**What the task asks**
In the stretch from the first line through the line containing "collection date: 1918-01-25", switch every "locality" to "site". Write out only those lines again, with nothing else changed.

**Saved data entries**
::::::

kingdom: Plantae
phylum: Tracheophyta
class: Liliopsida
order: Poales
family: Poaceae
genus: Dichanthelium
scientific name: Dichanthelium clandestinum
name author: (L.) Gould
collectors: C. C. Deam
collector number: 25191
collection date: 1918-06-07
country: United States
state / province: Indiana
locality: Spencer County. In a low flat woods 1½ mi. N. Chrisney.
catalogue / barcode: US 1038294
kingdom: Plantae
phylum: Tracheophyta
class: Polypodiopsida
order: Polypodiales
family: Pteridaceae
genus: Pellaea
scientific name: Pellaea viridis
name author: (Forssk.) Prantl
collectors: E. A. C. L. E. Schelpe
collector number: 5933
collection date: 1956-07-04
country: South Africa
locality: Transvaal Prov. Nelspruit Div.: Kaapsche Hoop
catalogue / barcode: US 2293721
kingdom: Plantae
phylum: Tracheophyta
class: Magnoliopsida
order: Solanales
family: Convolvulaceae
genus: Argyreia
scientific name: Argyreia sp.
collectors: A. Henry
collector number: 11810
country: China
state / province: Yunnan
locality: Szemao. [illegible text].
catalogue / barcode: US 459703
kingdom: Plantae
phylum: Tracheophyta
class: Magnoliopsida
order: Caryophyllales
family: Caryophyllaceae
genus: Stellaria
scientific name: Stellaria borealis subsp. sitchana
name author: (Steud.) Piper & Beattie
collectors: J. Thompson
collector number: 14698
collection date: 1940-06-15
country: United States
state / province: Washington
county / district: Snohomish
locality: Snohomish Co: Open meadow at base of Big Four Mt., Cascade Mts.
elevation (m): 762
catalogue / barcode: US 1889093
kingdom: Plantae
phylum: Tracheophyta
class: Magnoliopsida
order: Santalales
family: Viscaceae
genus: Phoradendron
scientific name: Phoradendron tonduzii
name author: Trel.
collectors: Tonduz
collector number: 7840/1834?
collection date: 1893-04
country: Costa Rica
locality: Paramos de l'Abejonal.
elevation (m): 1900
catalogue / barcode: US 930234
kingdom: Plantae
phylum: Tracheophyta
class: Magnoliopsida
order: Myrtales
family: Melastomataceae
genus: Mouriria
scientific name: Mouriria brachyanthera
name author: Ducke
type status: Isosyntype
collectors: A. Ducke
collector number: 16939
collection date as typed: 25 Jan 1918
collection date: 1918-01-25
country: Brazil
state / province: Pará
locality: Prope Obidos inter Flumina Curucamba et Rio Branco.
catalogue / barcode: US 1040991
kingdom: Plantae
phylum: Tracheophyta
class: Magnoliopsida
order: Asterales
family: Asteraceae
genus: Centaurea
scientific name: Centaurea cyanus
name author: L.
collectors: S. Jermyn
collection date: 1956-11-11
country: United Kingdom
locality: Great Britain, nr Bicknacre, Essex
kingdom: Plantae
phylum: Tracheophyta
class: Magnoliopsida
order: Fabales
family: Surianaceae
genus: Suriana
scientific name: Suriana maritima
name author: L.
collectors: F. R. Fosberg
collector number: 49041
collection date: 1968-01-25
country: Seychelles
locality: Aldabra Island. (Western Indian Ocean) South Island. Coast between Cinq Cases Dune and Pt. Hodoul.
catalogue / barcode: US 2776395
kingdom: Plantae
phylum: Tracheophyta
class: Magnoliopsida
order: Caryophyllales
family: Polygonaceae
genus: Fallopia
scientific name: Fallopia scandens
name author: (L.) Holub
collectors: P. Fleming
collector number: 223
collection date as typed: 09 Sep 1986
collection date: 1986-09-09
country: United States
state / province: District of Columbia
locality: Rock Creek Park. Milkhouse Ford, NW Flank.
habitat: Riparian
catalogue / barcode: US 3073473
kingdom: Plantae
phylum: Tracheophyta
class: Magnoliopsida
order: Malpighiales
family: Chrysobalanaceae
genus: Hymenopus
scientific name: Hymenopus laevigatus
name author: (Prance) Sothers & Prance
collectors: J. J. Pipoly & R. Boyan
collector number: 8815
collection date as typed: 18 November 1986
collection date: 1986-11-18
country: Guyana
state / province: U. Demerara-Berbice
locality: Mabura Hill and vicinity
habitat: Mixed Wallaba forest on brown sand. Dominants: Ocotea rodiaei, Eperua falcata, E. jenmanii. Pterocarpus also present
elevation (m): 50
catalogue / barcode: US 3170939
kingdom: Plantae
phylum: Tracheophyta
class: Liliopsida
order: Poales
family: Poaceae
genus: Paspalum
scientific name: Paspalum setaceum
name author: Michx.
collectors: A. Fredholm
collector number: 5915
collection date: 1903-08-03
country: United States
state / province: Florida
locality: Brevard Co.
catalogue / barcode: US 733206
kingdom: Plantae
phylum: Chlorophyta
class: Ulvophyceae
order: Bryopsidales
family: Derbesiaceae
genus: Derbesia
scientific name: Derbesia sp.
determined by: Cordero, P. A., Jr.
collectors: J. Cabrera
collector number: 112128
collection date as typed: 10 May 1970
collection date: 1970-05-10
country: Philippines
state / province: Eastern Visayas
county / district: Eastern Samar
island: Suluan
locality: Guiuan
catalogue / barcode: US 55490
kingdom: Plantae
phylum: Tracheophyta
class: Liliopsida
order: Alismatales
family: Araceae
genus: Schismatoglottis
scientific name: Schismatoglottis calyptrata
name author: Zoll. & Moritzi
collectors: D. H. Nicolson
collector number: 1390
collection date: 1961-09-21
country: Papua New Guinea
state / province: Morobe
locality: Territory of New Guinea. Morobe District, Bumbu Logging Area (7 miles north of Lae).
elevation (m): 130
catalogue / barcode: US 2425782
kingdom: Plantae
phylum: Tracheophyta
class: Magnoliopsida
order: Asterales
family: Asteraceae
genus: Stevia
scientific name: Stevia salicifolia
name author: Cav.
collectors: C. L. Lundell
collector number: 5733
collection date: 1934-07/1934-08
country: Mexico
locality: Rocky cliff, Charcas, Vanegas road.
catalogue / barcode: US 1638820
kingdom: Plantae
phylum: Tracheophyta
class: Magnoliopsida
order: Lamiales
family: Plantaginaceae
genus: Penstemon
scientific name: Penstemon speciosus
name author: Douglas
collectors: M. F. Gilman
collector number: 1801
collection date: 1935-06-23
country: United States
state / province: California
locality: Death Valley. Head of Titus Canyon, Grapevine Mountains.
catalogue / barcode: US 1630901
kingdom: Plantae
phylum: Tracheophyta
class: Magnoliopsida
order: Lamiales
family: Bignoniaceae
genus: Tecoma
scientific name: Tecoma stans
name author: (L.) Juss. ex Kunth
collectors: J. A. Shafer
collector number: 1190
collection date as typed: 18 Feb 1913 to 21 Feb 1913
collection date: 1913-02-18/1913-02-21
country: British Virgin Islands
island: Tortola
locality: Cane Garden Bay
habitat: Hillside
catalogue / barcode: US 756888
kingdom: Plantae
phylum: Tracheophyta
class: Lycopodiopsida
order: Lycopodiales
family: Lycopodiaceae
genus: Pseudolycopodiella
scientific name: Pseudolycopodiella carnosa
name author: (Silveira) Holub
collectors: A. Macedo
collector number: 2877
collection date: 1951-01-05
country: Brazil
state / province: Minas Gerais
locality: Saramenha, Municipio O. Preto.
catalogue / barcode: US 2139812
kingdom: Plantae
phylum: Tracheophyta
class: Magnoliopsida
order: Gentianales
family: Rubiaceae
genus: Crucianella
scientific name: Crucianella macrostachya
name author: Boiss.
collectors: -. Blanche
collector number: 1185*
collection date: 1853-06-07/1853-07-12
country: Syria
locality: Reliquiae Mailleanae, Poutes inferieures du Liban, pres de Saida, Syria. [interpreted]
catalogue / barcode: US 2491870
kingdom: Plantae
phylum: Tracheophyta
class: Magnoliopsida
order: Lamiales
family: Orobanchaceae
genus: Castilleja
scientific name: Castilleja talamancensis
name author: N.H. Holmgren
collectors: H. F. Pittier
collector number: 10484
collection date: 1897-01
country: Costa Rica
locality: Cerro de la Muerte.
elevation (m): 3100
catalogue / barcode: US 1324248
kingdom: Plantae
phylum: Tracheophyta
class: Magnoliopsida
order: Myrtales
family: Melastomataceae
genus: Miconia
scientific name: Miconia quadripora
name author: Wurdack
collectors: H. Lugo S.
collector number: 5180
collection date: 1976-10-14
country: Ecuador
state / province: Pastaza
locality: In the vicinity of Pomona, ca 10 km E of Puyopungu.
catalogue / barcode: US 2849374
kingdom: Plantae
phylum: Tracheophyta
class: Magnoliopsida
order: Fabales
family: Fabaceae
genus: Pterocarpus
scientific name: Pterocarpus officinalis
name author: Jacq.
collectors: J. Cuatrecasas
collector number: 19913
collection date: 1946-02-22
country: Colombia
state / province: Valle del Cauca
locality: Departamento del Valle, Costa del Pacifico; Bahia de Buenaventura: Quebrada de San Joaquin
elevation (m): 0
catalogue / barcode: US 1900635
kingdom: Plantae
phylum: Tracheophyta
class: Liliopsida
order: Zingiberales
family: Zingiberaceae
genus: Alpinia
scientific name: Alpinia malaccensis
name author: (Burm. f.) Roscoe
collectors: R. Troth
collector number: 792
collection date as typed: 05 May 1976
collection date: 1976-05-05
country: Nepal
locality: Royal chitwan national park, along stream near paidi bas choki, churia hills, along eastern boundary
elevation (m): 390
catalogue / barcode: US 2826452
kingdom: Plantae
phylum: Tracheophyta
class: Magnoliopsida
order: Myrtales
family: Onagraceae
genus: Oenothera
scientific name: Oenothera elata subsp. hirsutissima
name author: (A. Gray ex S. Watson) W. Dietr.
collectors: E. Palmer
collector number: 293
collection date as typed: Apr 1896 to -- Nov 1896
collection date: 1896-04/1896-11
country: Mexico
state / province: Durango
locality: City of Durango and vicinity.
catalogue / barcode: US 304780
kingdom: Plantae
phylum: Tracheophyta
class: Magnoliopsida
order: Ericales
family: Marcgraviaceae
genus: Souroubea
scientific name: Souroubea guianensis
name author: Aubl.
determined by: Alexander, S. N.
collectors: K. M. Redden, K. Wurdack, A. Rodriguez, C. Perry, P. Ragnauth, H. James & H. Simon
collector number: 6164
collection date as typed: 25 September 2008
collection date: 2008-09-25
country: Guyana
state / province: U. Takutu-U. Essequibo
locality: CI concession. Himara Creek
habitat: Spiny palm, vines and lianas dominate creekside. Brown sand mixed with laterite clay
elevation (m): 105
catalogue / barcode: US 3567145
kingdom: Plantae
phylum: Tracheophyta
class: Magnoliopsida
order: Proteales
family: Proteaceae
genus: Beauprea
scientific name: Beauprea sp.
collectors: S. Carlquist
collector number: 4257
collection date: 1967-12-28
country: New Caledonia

::::::

**Written solution**
kingdom: Plantae
phylum: Tracheophyta
class: Liliopsida
order: Poales
family: Poaceae
genus: Dichanthelium
scientific name: Dichanthelium clandestinum
name author: (L.) Gould
collectors: C. C. Deam
collector number: 25191
collection date: 1918-06-07
country: United States
state / province: Indiana
site: Spencer County. In a low flat woods 1½ mi. N. Chrisney.
catalogue / barcode: US 1038294
kingdom: Plantae
phylum: Tracheophyta
class: Polypodiopsida
order: Polypodiales
family: Pteridaceae
genus: Pellaea
scientific name: Pellaea viridis
name author: (Forssk.) Prantl
collectors: E. A. C. L. E. Schelpe
collector number: 5933
collection date: 1956-07-04
country: South Africa
site: Transvaal Prov. Nelspruit Div.: Kaapsche Hoop
catalogue / barcode: US 2293721
kingdom: Plantae
phylum: Tracheophyta
class: Magnoliopsida
order: Solanales
family: Convolvulaceae
genus: Argyreia
scientific name: Argyreia sp.
collectors: A. Henry
collector number: 11810
country: China
state / province: Yunnan
site: Szemao. [illegible text].
catalogue / barcode: US 459703
kingdom: Plantae
phylum: Tracheophyta
class: Magnoliopsida
order: Caryophyllales
family: Caryophyllaceae
genus: Stellaria
scientific name: Stellaria borealis subsp. sitchana
name author: (Steud.) Piper & Beattie
collectors: J. Thompson
collector number: 14698
collection date: 1940-06-15
country: United States
state / province: Washington
county / district: Snohomish
site: Snohomish Co: Open meadow at base of Big Four Mt., Cascade Mts.
elevation (m): 762
catalogue / barcode: US 1889093
kingdom: Plantae
phylum: Tracheophyta
class: Magnoliopsida
order: Santalales
family: Viscaceae
genus: Phoradendron
scientific name: Phoradendron tonduzii
name author: Trel.
collectors: Tonduz
collector number: 7840/1834?
collection date: 1893-04
country: Costa Rica
site: Paramos de l'Abejonal.
elevation (m): 1900
catalogue / barcode: US 930234
kingdom: Plantae
phylum: Tracheophyta
class: Magnoliopsida
order: Myrtales
family: Melastomataceae
genus: Mouriria
scientific name: Mouriria brachyanthera
name author: Ducke
type status: Isosyntype
collectors: A. Ducke
collector number: 16939
collection date as typed: 25 Jan 1918
collection date: 1918-01-25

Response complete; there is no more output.